Zulip Chat Archive

Stream: general

Topic: nat again


Reid Barton (Aug 12 2020 at 16:51):

What's the state of the art for proving goals like

example {n : } (i j : fin n) (h : i < j) :
  n = i + (j - i + 1 + (n - 1 - j)) :=
begin
  admit,
end

Alex J. Best (Aug 12 2020 at 16:57):

I don't know about state of the art, but moving everything to nat then omega seems a general strategy.

example {n : } (i j : fin n) (h : i < j) :
  n = i + (j - i + 1 + (n - 1 - j)) :=
begin
  cases i,
  cases j,
  dsimp,
  change i_val < j_val at h,
  omega,
end

Alex J. Best (Aug 12 2020 at 16:59):

I guess you want a tactic like zify to take goals about fin to goals about nat with various bounds so omega can do its thing?

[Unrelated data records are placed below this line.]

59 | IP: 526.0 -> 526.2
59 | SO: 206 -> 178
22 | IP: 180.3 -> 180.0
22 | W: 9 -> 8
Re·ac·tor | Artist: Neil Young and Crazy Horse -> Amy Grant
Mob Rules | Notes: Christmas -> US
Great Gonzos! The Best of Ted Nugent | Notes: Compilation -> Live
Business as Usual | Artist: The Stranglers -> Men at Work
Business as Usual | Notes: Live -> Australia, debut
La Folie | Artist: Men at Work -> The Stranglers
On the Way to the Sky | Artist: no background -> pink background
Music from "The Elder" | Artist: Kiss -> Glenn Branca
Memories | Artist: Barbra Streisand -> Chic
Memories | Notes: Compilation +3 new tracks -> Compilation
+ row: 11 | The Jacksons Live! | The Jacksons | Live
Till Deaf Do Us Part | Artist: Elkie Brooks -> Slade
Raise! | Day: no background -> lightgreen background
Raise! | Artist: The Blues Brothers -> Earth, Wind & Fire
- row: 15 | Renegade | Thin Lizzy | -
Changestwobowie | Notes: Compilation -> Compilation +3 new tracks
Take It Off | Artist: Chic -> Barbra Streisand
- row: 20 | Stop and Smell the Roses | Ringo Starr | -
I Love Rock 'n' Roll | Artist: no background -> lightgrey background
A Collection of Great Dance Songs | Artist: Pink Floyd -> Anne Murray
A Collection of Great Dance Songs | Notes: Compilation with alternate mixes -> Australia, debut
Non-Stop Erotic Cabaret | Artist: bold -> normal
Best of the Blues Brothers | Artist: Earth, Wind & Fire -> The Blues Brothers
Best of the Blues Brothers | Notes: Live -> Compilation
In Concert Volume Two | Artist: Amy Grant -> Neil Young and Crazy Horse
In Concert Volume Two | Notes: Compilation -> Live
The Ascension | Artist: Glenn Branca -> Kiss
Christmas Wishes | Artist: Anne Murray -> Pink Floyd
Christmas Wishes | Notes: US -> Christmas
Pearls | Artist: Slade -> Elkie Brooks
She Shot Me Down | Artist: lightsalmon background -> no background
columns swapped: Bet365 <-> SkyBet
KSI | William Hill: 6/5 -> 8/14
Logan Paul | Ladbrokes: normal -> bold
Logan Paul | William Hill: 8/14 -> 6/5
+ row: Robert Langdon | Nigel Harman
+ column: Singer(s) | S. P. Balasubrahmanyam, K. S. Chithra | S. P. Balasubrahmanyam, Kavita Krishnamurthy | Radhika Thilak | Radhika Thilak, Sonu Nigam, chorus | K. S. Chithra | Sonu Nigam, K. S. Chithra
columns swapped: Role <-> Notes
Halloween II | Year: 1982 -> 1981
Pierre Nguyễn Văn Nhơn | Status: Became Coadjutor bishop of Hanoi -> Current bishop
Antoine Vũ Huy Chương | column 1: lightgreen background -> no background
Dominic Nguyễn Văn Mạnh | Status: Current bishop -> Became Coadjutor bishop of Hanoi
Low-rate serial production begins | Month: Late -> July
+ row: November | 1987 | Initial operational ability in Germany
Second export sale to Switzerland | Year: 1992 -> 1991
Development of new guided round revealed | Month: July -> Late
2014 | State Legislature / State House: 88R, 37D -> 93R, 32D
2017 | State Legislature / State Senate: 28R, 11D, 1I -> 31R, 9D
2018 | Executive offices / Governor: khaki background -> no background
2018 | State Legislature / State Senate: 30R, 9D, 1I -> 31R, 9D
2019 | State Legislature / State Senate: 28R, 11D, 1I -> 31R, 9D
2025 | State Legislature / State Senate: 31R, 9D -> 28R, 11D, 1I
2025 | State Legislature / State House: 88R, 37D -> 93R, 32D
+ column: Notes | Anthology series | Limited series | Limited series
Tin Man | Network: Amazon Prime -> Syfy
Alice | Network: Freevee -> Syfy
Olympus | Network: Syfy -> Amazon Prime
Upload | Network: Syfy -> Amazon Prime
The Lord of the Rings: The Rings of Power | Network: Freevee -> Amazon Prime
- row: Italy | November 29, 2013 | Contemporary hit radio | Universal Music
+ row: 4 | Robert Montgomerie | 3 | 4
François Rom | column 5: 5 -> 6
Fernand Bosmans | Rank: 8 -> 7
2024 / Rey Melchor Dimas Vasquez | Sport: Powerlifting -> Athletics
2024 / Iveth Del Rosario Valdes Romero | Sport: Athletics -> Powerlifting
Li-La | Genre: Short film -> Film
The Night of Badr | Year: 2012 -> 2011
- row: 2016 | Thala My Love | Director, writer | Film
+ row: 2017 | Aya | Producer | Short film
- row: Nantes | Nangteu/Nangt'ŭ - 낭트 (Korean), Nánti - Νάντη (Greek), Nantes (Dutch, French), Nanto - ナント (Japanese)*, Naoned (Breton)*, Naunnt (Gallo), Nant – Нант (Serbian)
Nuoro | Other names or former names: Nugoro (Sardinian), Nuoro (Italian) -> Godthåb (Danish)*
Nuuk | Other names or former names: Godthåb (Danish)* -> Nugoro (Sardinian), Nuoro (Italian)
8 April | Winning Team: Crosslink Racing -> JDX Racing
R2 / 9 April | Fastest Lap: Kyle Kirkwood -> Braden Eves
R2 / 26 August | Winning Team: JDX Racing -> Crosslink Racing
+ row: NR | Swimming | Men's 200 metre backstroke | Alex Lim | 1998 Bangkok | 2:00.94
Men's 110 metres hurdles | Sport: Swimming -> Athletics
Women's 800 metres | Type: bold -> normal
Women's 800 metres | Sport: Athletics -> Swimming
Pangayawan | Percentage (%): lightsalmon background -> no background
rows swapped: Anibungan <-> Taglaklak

Kevin Buzzard (Aug 12 2020 at 16:59):

import tactic

example {n : } (i j : fin n) (h : i < j) :
  n = i + (j - i + 1 + (n - 1 - j)) :=
begin
  cases i; cases j, dsimp at *,
  have h2 : i_val < j_val := h,
  -- omega fails here
  clear h,
  omega, -- works here
end

omega is sort of like an old car, if you use it a fair amount then you learn some of the tricks and you can get things out of it, but there's an issue where there's a list of problems it has.

Reid Barton (Aug 12 2020 at 17:00):

Thanks, I definitely don't have the habit of using omega yet.

Kevin Buzzard (Aug 12 2020 at 17:03):

It works best if you have cleared all other hypotheses and made sure every natural is in a sensible form.